Saturday, April 16, 2011

I am aware

that my mood is low and so my responses to things are tinged with anhedonia and irritability. I learned a long time ago that if my darker moods were not susceptible to being jollied away, I could at least be aware that I was in one and should refrain from doing anything or making a decision about anything that flowed directly from.

I used to use the image of the centaur, the horse and rider, the horse in the barn, etc, to calibrate how possessed I was by my mood. (Of course, one is "possessed" by a very good mood, too, but somehow that doesn't seem as conducive to introspection.)  In centaur mode, I am my mood, identified with it as if it were simply "reality"; with horse and rider, it is carrying me along, but I know that we are two rather than one; standing next to the horse, in the barn, I am impinged by it, but not depending on it.
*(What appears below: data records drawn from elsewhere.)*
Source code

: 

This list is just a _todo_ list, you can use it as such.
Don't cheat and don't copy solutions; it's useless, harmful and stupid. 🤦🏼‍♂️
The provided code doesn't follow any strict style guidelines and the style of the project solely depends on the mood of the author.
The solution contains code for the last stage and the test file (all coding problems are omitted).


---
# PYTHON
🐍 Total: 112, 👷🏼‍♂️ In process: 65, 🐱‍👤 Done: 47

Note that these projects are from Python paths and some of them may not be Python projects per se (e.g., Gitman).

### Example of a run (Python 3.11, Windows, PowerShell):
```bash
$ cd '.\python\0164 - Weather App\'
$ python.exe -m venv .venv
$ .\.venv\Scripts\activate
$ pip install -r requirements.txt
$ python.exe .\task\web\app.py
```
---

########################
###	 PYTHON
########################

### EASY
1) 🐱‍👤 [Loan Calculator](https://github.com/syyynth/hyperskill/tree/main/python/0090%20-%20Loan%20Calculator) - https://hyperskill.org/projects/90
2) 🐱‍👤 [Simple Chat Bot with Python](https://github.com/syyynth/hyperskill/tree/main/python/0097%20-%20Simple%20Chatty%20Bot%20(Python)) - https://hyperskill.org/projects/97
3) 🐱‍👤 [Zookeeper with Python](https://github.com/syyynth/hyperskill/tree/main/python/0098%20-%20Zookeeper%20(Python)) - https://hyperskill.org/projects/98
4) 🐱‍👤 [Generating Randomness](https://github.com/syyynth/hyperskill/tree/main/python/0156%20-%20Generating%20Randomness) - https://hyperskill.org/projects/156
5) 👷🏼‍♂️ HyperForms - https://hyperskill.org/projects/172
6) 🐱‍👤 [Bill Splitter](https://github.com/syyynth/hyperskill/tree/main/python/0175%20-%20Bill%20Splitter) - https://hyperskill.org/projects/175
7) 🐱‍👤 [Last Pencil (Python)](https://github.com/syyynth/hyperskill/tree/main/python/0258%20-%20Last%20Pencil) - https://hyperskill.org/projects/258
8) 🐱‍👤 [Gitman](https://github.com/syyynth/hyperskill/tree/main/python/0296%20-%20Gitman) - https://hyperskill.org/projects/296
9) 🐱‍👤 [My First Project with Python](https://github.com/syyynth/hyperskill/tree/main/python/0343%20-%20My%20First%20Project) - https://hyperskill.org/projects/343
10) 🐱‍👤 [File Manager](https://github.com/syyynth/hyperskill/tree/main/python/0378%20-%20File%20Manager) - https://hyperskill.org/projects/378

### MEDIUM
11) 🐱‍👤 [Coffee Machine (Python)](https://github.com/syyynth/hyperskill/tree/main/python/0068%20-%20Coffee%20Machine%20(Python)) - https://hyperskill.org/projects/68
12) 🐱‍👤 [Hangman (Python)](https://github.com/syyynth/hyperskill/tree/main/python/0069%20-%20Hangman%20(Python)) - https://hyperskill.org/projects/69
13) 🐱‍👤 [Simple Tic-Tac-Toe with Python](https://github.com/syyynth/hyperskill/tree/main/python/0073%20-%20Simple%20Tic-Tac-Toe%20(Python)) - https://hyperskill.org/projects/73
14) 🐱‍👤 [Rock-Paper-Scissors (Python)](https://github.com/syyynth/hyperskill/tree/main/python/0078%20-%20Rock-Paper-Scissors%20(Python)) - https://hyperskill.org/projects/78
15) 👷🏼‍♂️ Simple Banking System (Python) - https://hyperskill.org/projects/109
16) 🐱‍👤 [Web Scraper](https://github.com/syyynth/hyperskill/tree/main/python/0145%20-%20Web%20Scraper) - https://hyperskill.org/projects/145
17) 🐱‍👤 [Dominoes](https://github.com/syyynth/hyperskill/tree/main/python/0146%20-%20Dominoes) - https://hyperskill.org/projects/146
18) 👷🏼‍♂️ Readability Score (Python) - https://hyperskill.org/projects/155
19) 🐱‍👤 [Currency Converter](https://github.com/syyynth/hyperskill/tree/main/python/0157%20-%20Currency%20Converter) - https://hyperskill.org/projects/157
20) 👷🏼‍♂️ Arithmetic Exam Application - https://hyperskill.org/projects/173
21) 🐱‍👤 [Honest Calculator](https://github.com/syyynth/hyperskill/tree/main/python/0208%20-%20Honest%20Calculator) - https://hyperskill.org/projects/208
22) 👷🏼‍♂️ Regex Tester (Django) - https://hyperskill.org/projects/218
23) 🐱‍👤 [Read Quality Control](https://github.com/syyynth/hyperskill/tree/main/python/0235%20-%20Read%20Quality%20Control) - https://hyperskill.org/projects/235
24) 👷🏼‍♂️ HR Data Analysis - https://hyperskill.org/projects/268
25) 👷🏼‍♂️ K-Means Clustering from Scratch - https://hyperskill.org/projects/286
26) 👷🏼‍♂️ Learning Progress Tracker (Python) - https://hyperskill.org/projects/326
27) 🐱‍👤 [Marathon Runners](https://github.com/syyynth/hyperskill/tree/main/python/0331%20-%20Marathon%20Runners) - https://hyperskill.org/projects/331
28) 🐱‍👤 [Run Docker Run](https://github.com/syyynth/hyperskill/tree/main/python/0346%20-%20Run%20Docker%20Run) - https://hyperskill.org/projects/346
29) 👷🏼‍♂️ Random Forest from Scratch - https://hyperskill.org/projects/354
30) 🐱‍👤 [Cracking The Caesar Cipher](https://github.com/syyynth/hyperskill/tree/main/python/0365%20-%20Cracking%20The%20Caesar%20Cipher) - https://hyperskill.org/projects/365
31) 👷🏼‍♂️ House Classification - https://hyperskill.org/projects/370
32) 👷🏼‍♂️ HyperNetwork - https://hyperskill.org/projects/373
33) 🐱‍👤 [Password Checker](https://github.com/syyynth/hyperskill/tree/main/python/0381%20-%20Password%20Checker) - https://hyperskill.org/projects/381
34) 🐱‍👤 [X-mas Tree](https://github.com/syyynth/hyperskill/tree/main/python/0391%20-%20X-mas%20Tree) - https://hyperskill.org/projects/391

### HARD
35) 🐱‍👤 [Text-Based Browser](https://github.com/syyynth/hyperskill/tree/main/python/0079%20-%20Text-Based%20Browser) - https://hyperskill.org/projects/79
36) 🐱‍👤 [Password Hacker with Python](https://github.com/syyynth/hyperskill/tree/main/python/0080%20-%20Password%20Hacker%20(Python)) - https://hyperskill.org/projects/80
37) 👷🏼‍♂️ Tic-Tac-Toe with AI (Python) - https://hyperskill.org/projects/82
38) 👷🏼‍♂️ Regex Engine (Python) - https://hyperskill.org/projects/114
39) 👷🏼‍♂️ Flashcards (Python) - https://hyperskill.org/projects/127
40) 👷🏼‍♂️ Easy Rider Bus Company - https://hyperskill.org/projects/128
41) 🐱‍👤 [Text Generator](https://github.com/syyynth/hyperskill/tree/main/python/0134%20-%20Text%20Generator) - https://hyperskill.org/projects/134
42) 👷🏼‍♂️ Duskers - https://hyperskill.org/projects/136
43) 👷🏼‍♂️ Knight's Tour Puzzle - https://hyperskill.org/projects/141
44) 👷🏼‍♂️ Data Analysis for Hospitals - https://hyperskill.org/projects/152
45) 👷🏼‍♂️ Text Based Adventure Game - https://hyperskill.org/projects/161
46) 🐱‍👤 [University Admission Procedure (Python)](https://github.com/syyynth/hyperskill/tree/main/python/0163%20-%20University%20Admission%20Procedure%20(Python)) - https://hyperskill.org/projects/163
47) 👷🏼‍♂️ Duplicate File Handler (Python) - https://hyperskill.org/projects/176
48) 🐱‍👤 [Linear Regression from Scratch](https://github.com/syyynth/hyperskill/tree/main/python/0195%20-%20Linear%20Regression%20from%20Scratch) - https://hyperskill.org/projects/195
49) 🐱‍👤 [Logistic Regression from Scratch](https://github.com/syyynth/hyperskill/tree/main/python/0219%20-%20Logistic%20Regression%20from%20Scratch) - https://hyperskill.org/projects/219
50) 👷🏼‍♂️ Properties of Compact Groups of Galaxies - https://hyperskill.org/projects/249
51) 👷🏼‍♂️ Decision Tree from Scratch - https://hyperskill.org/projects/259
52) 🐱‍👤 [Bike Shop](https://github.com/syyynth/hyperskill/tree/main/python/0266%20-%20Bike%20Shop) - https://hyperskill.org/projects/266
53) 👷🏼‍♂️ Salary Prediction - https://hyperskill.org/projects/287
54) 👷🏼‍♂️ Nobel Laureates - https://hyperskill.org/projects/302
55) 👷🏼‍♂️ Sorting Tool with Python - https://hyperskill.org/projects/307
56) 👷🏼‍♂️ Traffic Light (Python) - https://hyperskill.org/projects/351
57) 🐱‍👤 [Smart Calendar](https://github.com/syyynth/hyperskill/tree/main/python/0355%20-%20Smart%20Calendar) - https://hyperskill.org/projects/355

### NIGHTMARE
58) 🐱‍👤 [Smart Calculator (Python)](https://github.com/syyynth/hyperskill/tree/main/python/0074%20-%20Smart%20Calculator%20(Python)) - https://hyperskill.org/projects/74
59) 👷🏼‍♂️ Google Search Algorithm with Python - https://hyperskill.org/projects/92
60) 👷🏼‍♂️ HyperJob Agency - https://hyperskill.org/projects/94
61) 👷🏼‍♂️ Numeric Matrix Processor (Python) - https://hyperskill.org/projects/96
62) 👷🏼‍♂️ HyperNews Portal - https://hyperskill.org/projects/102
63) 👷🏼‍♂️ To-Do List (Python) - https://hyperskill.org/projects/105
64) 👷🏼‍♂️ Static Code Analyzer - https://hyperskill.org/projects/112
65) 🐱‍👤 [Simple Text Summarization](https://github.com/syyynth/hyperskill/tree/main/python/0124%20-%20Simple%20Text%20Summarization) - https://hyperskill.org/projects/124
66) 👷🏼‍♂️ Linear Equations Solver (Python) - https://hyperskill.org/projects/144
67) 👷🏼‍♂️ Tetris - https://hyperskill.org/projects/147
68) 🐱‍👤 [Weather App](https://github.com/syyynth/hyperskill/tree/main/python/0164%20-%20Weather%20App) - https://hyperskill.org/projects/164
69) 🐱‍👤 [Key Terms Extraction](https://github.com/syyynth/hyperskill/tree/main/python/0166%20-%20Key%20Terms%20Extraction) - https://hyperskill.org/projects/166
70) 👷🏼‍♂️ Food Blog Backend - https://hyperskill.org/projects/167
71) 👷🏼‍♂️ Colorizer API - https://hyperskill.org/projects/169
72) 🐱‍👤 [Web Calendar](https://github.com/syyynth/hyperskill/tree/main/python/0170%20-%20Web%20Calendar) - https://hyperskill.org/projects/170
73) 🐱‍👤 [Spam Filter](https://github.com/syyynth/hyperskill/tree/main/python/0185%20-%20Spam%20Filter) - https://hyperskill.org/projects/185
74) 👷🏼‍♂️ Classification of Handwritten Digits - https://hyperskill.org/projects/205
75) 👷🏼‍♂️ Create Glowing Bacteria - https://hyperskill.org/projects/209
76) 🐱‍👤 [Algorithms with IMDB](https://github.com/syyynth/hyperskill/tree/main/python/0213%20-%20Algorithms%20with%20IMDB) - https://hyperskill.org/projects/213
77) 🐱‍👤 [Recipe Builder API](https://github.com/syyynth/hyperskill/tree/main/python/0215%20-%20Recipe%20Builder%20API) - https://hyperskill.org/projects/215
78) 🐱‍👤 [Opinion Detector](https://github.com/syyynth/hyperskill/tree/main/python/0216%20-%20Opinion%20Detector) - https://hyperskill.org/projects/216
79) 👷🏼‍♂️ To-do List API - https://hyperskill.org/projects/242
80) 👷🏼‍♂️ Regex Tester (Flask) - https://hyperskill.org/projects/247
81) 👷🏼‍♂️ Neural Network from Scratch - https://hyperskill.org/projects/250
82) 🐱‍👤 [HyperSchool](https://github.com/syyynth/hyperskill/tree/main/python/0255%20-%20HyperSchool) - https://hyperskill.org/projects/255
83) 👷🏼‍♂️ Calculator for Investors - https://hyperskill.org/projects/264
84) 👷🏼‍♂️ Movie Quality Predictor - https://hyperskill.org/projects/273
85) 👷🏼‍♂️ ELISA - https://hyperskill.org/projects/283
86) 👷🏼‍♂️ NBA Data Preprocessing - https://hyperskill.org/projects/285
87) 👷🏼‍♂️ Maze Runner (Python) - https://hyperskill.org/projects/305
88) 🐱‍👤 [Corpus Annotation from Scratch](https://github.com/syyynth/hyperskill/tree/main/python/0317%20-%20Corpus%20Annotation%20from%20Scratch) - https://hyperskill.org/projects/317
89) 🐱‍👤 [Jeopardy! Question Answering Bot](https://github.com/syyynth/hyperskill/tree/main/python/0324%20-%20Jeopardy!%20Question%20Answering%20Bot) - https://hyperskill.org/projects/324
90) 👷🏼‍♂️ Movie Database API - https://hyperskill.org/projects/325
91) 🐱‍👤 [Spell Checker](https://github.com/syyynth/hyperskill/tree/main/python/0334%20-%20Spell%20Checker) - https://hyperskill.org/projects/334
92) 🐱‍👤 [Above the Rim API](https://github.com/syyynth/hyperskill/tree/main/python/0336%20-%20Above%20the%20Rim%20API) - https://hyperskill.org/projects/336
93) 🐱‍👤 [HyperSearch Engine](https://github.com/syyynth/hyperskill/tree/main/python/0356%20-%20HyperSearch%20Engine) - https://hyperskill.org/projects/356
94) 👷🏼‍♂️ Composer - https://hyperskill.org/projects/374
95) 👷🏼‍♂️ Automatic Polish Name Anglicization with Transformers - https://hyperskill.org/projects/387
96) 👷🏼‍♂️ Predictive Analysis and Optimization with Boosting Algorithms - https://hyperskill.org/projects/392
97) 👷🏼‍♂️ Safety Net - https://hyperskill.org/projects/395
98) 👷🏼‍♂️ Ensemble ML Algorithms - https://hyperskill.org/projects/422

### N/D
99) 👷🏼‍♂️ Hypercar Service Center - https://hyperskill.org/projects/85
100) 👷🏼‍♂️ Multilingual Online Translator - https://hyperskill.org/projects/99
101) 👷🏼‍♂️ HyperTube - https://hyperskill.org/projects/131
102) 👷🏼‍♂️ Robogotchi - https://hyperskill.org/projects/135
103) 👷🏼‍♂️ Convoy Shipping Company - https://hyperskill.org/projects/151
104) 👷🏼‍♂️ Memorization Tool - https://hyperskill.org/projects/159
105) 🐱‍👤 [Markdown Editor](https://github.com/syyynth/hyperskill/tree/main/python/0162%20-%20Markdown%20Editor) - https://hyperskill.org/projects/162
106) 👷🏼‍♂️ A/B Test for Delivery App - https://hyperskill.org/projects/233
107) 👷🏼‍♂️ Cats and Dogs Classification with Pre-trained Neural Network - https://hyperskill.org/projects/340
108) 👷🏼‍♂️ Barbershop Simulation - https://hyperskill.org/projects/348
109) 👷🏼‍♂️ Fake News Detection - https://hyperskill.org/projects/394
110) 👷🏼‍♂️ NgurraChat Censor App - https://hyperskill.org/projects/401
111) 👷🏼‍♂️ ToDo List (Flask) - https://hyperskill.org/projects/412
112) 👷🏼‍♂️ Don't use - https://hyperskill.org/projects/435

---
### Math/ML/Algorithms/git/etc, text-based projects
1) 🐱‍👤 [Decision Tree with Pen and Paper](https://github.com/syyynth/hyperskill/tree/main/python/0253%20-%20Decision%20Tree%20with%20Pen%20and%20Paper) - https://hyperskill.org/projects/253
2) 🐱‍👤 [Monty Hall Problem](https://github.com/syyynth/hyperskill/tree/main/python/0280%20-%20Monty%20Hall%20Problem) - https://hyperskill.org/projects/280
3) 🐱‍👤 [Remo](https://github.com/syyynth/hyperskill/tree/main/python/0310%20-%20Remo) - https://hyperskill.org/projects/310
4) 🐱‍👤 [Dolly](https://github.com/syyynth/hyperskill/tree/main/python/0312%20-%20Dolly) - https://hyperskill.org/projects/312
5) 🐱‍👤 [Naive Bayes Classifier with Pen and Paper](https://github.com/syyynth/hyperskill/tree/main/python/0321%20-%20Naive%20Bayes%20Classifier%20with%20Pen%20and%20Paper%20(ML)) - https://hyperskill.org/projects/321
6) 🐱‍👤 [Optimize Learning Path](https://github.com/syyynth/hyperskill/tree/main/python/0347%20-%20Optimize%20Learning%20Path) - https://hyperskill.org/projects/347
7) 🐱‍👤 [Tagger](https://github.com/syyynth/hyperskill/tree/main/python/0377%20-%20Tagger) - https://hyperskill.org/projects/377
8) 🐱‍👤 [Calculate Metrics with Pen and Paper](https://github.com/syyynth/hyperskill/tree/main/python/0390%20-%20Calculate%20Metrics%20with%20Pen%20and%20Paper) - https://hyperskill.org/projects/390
Nevertheless, respond I do.

So today I pretty much hate gay men.

Homophobia makes complete sense to me. A walk through the Castro and an hour at my moribund gym provided me with enough material for that.  There's a new store on the street, dedicated just to drag. I once would have found it humorous, now it's kinda disgusting . And then there's the usual issue of the queen voice and style: the intonation, the sibilance and tight-throatedness, the vocabulary and phrasing, the topics, the gestures.

Lemme outta here.

3 comments:

Anonymous said...

"The very seeing of one's friends is pleasant, especially if one is
in adversity, and becomes a safeguard against grief (for a friend tends to comfort us both by the sight of him and by his words, if he is tactful, since he knows our character and the things that please or pain us); but to see him pained at our misfortunes is painful; for every one shuns being a cause of pain to his friends. For this reason people of a manly nature guard against making their friends grieve with them, and, unless he be exceptionally insensible to pain, such a man cannot stand the pain that ensues for his friends, and in general does not admit fellow-mourners because he is not himself given to mourning; but women and womanly men enjoy sympathisers in their grief, and love them as friends and companions in sorrow. But in all things one obviously ought to imitate the better type of person."

- Aristotle, Nicomachean Ethics

Anonymous said...

Doesn't "imitating" the better sort of person amount to just one more version of drag? er

Anonymous said...

P.S. Good point, though, that a 'good mood' is just as much a mood as a bad mood is. Augustine could have made that point.